## Work instructions
Can you put every line of the rows below into a JSON list of strings, one string per line, with blank lines left out?

[Entries from a collection]
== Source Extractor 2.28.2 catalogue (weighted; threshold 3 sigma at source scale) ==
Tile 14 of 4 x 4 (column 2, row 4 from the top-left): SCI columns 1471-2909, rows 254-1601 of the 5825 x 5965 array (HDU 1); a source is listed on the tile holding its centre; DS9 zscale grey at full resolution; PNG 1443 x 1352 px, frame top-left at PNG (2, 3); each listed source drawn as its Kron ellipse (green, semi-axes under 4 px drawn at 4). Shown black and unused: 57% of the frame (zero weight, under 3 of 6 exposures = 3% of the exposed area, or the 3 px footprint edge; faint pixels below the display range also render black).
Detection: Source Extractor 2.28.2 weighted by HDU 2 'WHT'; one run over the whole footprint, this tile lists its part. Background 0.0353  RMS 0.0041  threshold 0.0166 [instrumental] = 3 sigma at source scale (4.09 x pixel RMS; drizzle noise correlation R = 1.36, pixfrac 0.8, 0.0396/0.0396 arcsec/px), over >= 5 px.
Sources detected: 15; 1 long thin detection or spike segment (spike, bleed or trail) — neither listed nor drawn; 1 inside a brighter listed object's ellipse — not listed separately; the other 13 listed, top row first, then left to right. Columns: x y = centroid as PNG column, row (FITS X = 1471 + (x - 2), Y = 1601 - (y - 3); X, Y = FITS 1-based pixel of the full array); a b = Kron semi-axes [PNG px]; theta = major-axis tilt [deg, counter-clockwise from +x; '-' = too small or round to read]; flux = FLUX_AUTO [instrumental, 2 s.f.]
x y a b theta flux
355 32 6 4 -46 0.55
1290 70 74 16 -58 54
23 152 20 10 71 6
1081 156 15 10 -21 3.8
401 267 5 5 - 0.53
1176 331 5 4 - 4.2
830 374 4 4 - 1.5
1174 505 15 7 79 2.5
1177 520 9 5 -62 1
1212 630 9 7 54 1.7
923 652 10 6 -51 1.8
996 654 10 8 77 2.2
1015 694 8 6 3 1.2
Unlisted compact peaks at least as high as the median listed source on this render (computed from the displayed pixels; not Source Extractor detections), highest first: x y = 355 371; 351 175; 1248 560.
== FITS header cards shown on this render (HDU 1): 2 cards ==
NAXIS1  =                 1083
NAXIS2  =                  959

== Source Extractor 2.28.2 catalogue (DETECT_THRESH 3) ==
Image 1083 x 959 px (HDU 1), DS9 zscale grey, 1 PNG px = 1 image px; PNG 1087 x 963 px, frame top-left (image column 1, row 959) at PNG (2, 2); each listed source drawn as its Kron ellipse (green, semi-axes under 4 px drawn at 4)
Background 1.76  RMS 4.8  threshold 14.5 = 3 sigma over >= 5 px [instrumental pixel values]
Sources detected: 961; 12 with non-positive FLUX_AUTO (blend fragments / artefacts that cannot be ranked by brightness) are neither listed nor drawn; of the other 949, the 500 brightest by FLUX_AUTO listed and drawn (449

## Answer to the exercise
[
  "== Source Extractor 2.28.2 catalogue (weighted; threshold 3 sigma at source scale) ==",
  "Tile 14 of 4 x 4 (column 2, row 4 from the top-left): SCI columns 1471-2909, rows 254-1601 of the 5825 x 5965 array (HDU 1); a source is listed on the tile holding its centre; DS9 zscale grey at full resolution; PNG 1443 x 1352 px, frame top-left at PNG (2, 3); each listed source drawn as its Kron ellipse (green, semi-axes under 4 px drawn at 4). Shown black and unused: 57% of the frame (zero weight, under 3 of 6 exposures = 3% of the exposed area, or the 3 px footprint edge; faint pixels below the display range also render black).",
  "Detection: Source Extractor 2.28.2 weighted by HDU 2 'WHT'; one run over the whole footprint, this tile lists its part. Background 0.0353  RMS 0.0041  threshold 0.0166 [instrumental] = 3 sigma at source scale (4.09 x pixel RMS; drizzle noise correlation R = 1.36, pixfrac 0.8, 0.0396/0.0396 arcsec/px), over >= 5 px.",
  "Sources detected: 15; 1 long thin detection or spike segment (spike, bleed or trail) — neither listed nor drawn; 1 inside a brighter listed object's ellipse — not listed separately; the other 13 listed, top row first, then left to right. Columns: x y = centroid as PNG column, row (FITS X = 1471 + (x - 2), Y = 1601 - (y - 3); X, Y = FITS 1-based pixel of the full array); a b = Kron semi-axes [PNG px]; theta = major-axis tilt [deg, counter-clockwise from +x; '-' = too small or round to read]; flux = FLUX_AUTO [instrumental, 2 s.f.]",
  "x y a b theta flux",
  "355 32 6 4 -46 0.55",
  "1290 70 74 16 -58 54",
  "23 152 20 10 71 6",
  "1081 156 15 10 -21 3.8",
  "401 267 5 5 - 0.53",
  "1176 331 5 4 - 4.2",
  "830 374 4 4 - 1.5",
  "1174 505 15 7 79 2.5",
  "1177 520 9 5 -62 1",
  "1212 630 9 7 54 1.7",
  "923 652 10 6 -51 1.8",
  "996 654 10 8 77 2.2",
  "1015 694 8 6 3 1.2",
  "Unlisted compact peaks at least as high as the median listed source on this render (computed from the displayed pixels; not Source Extractor detections), highest first: x y = 355 371; 351 175; 1248 560.",
  "== FITS header cards shown on this render (HDU 1): 2 cards ==",
  "NAXIS1  =                 1083",
  "NAXIS2  =                  959",
  "== Source Extractor 2.28.2 catalogue (DETECT_THRESH 3) ==",
  "Image 1083 x 959 px (HDU 1), DS9 zscale grey, 1 PNG px = 1 image px; PNG 1087 x 963 px, frame top-left (image column 1, row 959) at PNG (2, 2); each listed source drawn as its Kron ellipse (green, semi-axes under 4 px drawn at 4)",
  "Background 1.76  RMS 4.8  threshold 14.5 = 3 sigma over >= 5 px [instrumental pixel values]",
  "Sources detected: 961; 12 with non-positive FLUX_AUTO (blend fragments / artefacts that cannot be ranked by brightness) are neither listed nor drawn; of the other 949, the 500 brightest by FLUX_AUTO listed and drawn (449"
]